The Contours of a Compromise on Illegal Immigration

The next administration and Congress need to reach a compromise on immigration. The continuing battle on the status of illegal immigrants is leading to enormous political divisions and fueling the identity politics of multiculturalism on the both the left and right.  For me the compromise must reflect four imperatives. First, it should recognize the reality that we cannot deport millions of people without turning ourselves into a temporary police state—harmful not only to illegal aliens but to our citizens. Second, it should make sure there is a substantial penalty for those who broke the law.  Third, the compromise must secure the border of the United States against further such immigration on a massive scale and contain a trigger to verify that security has taken place before those who broke the law benefit from the compromise. Fourth, the compromise should make it easier for highly skilled immigrants to come to the nation, because welcoming more such immigrants will benefit America, not least by continuing our tradition of assimilating talent from overseas.

First, ultimately the compromise will have to provide a legalized status to many aliens who entered illegally so long as they have not violated other laws. Catching all those who have come here illegally is impractical.  It would also require a law enforcement presence so heavy as to affect adversely many law abiding citizens, particularly those who share the ethnicity of immigrants who have come here illegally. Moreover, since many of those who came here illegally have had children born here who are citizens by virtue of the 14th amendment, mass deportations would result in the tearing asunder of children from parents.

Second, the legislation should make it clear that coming into America illegally was wrong.  Fines will not prove adequate to make this point either expressively or practically. If fines are too low, they are a slap on the wrist. If they are too high, many, if not most, will simply not pay, and we will be back to the problem of regularizing their status.  The best expressive punishment is to make it clear that while those who came to the United States illegally as adults can live and work here legally, they cannot become American citizens.
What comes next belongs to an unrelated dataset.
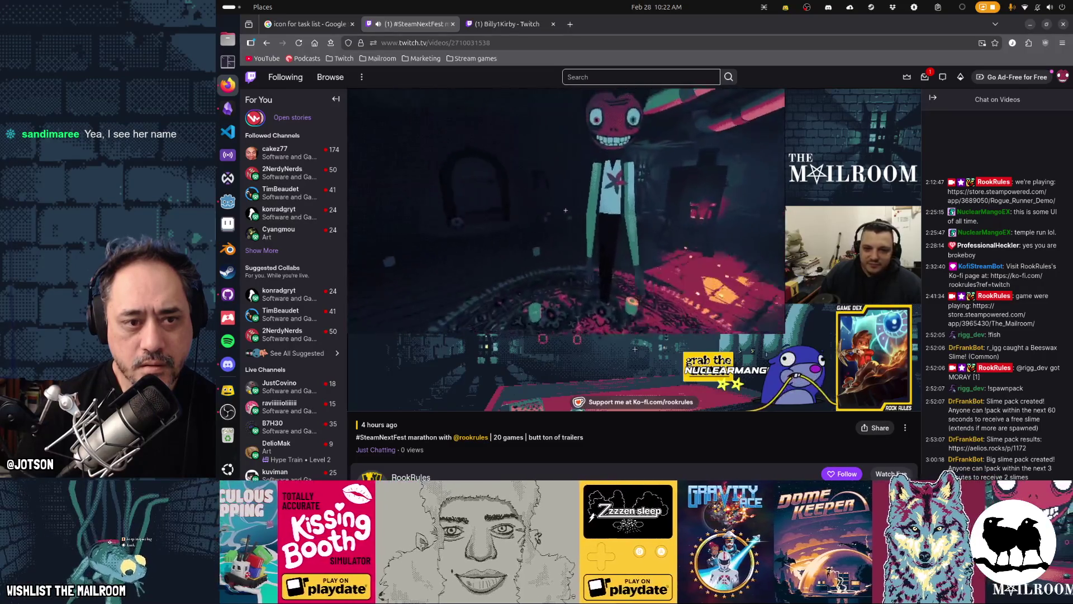
left_click(653, 270)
Nor can they bring in other extended family members by virtue of their legalized status.

The one exception may be aliens who came here as children, because they are not at fault for violating the law. Thus, they should be able to become citizens, assuming they pass tests for citizenship that are a proxy for assimilation, including mastery of the English language.  But even they should not be able to bring in other family members lest  the benefit  families that entered the United States illegally.

Third, the legislation must prevent more large scale illegal immigration. I leave to experts to identify the content of those provisions: they would probably be mixture of stronger border controls (likely using more advanced technology than building a wall!), and strong requirements of verification for employment and penalties for evading such verification. The legislation would have to include benchmarks to be met before those who immigrated illegal could reap the benefits of the law.

Finally, the compromise should make legal immigration easier in some important respects. For instance, it should welcome to America those who have gotten advanced degrees in the United States or otherwise demonstrate talent.   Such immigrants will surely assimilate rapidly and add to the public fisc. Over time their contributions will greatly contribute to economic growth—the precondition of solving many of our social problems.